Теперь «небожитель» пойман им с поличным. Он сам был примитивен. Экий хороший рассказ может получиться, подумал привычно спутник Веры Анатольевны. Про знаменитого сценариста, который учит искать в мире глубину, а сам обольщает молоденькую профурсетку.
Потом он снова посмотрел на Веру Анатольевну. Ее тоже стоило ввести персонажем, что-то она очень близко к сердцу принимает эту игривую ситуацию…
— Смотрите-ка, Старцев! — воскликнул он, умело разыгрывая удивление. — Подойдем?
Вера Анатольевна поступила совсем странно, схватила его за руку и потащила прочь из этого ресторанчика.
— Нет, — прошипела она. — Мне совсем не хочется сейчас с ним встречаться.
— Да что вы, Вера Анатольевна? — делано удивился он. — Из-за этой девчушки? Да полно вам, он же ее снял на вечер…
Вера Анатольевна хотела что-то сказать, но почему-то предпочла усмехнуться.
— Ну и не будем им мешать, — процедила она сквозь зубы. — Или вы расстроились, мой дорогой, что остаетесь без ресторана нынче?
— Да в общем-то, не стану скрывать, — умело разыграл он «вечно голодного молодого писателя». — Я не часто могу позволить себе роскошествовать…
На самом деле ему было плевать на этот ресторан. Одна лишь жажда «снедала его», как говорится. Он хотел известности. Остальное — придет потом. Но если сейчас они с Beрой Анатольевной разойдутся по домам, этот миг отодвинется. Он же не виноват, что так устроена жизнь. Чтобы пробраться на писательский Олимп, надо вылизать кучу морщинистых, или толстых, или нормальных, или еще каких-нибудь рук, надо гнуть перед ними спину, шляться по тусовкам бесконечным, а иначе… Иначе сдохнешь в неизвестности.

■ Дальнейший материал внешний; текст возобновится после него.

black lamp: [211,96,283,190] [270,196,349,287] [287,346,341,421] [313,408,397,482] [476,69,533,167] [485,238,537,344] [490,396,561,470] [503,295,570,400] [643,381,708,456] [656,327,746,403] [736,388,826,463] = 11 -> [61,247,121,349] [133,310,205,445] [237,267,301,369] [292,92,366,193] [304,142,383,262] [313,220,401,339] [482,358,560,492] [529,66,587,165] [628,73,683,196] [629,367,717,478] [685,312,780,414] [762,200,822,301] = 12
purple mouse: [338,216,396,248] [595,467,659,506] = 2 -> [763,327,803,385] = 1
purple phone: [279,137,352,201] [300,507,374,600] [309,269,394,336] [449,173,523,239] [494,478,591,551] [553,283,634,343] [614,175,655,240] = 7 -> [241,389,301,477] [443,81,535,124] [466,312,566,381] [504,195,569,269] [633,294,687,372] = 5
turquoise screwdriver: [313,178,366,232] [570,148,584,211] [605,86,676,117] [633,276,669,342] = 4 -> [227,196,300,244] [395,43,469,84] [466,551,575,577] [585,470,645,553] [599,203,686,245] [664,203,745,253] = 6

Даже будь ты гением, как Пушкин.
Все дело — в подобострастности.
Он был так счастлив, когда эта старая кочерга предложила ему договорить в ресторанчике, уже предвкушая тот момент, когда под действием его «простецкого» обаяния она пленится им и начнет помогать ему «ползти» на этот их олимп. А то ведь без помощи, пока до олимпу доползешь, он окажется той горой, на которую японцы свозят помирать своих престарелых родителей.